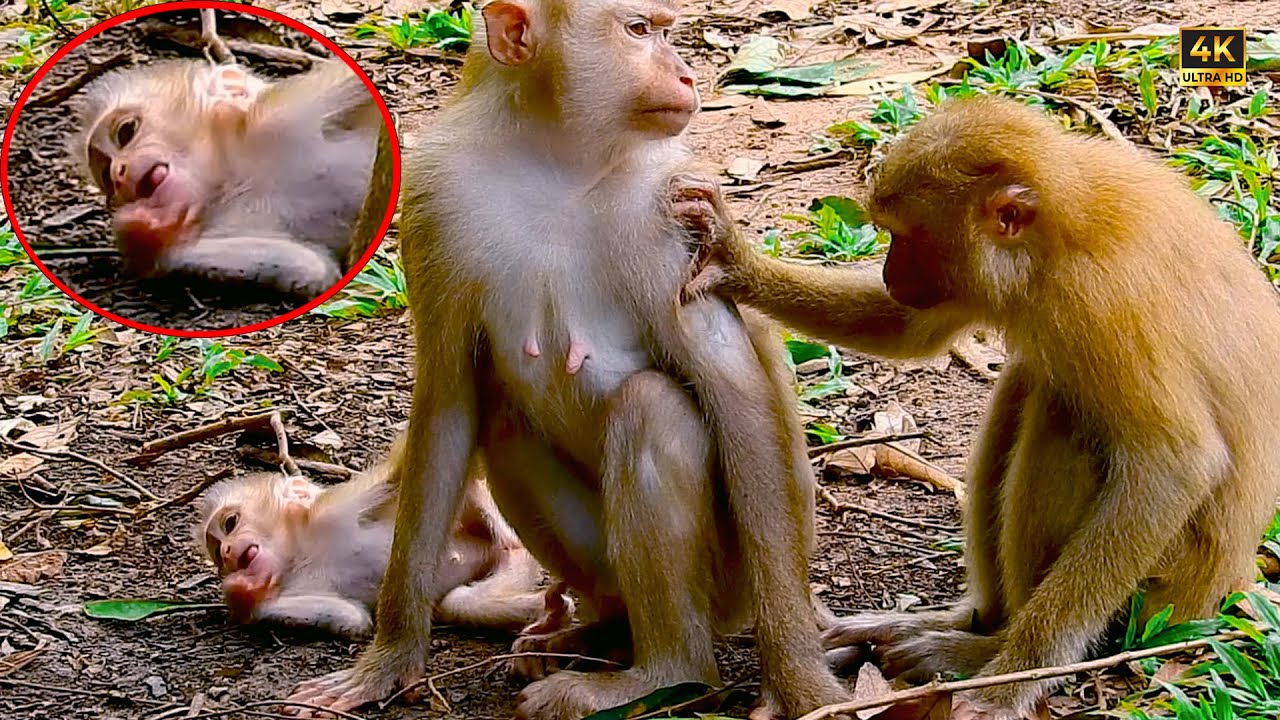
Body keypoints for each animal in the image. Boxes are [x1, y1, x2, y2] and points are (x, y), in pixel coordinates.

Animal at [69, 58, 387, 298]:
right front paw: (141, 227)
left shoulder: (289, 111)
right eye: (106, 176)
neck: (237, 176)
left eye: (126, 131)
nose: (118, 173)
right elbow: (317, 272)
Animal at [195, 447, 574, 639]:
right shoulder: (292, 585)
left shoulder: (338, 508)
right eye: (217, 554)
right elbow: (353, 621)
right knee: (457, 604)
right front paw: (241, 590)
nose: (227, 553)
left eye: (231, 523)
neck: (304, 552)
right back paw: (553, 613)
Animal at [284, 0, 850, 718]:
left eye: (665, 28)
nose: (686, 72)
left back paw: (666, 671)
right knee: (503, 419)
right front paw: (388, 658)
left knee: (651, 407)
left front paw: (802, 681)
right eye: (639, 31)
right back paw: (603, 625)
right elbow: (448, 405)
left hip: (729, 583)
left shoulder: (666, 208)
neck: (557, 161)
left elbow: (735, 394)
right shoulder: (434, 201)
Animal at [685, 94, 1280, 717]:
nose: (892, 274)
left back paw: (985, 651)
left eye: (906, 237)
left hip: (1161, 590)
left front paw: (1013, 681)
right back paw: (969, 623)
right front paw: (734, 260)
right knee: (1028, 383)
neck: (1058, 230)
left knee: (1065, 416)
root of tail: (1224, 588)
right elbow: (909, 330)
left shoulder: (1101, 301)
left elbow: (1174, 464)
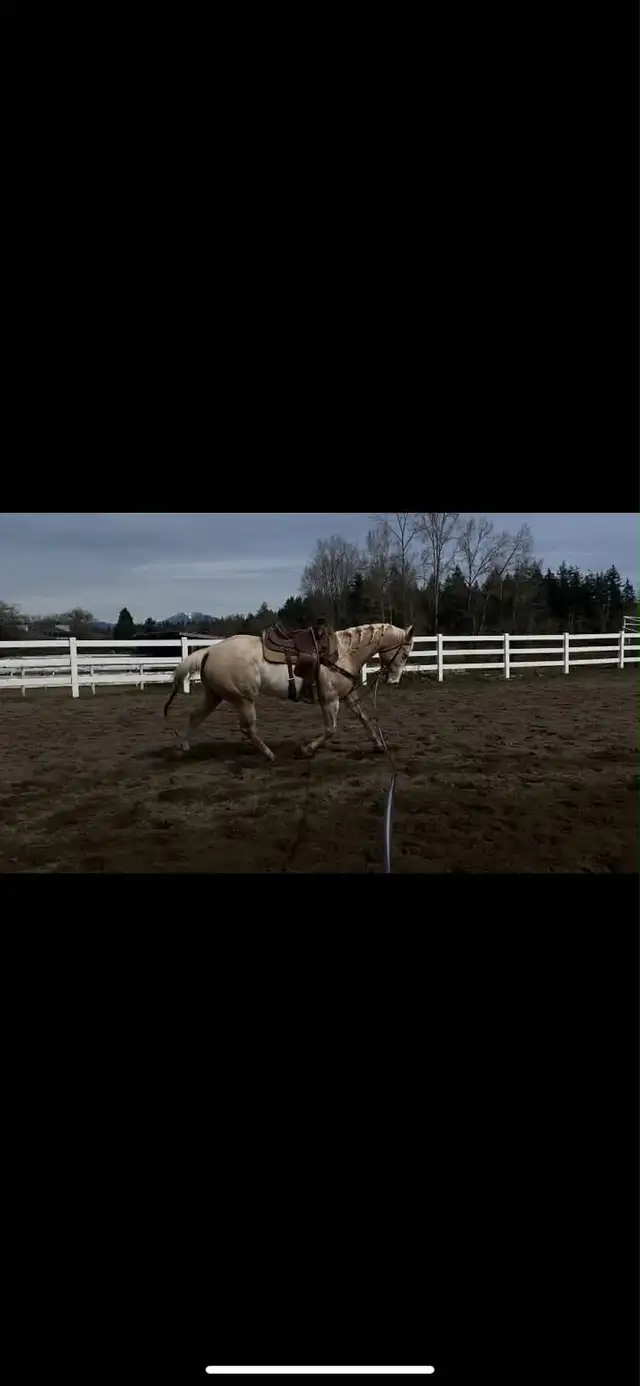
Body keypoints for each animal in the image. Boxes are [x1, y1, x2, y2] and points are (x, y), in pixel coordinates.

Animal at [163, 622, 415, 762]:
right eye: (404, 654)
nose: (393, 679)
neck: (343, 653)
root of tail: (210, 651)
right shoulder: (330, 699)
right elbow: (330, 729)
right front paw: (305, 750)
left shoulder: (348, 696)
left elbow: (364, 718)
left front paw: (379, 745)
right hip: (243, 699)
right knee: (247, 728)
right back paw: (269, 755)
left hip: (214, 695)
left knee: (195, 717)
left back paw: (181, 749)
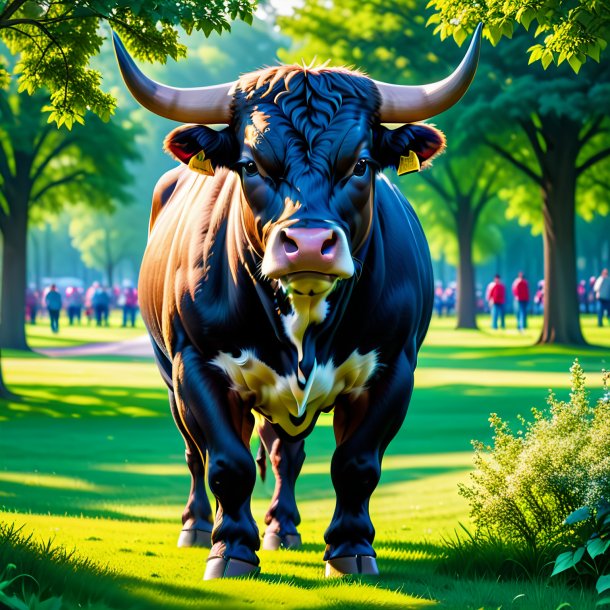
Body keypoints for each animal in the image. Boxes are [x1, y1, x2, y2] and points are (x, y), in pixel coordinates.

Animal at [111, 27, 478, 580]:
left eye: (361, 164)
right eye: (249, 165)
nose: (306, 244)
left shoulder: (394, 368)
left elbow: (356, 463)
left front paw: (351, 549)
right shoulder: (195, 364)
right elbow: (228, 462)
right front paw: (230, 550)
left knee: (286, 453)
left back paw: (282, 527)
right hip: (169, 375)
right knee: (197, 453)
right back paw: (198, 526)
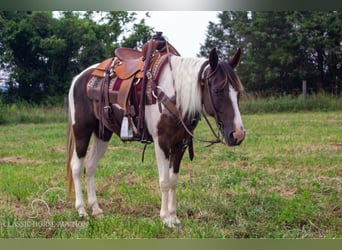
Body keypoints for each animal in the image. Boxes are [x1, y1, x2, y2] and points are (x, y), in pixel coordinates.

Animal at [65, 37, 244, 229]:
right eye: (217, 90)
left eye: (238, 93)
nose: (238, 135)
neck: (174, 93)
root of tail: (79, 78)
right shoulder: (162, 142)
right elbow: (164, 181)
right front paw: (165, 219)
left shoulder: (180, 143)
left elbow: (173, 180)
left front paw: (174, 217)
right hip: (81, 130)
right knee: (77, 166)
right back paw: (82, 210)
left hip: (103, 133)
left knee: (90, 166)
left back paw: (96, 210)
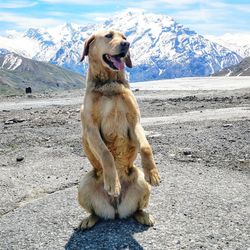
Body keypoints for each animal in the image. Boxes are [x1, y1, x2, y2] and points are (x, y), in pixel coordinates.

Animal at [77, 30, 160, 229]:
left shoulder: (134, 123)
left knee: (136, 209)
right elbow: (106, 154)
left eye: (124, 37)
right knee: (95, 212)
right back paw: (89, 219)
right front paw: (113, 183)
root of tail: (115, 210)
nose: (127, 44)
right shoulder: (91, 129)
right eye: (108, 36)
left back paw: (143, 215)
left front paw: (153, 172)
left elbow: (146, 147)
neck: (109, 85)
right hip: (83, 184)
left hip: (140, 181)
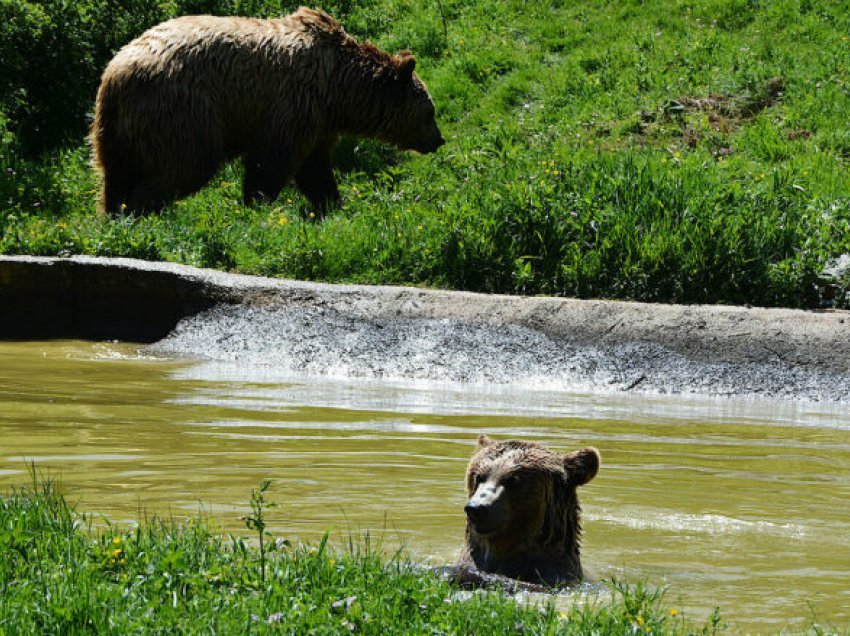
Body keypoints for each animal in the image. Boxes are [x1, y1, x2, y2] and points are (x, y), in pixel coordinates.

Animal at [89, 6, 444, 216]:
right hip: (183, 111)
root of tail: (116, 73)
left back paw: (115, 214)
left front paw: (333, 205)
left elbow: (315, 169)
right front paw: (256, 205)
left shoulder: (318, 123)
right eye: (429, 112)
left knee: (116, 178)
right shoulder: (293, 106)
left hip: (115, 131)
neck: (339, 91)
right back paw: (143, 211)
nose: (438, 140)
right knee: (186, 164)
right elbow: (272, 162)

-------

Instructions for the task:
Show the lines from the data above that contain the string "root".

Written answer:
root of tail: (1224, 588)
root of tail: (210, 651)
root of tail: (79, 78)
root of tail: (115, 210)
root of tail: (116, 73)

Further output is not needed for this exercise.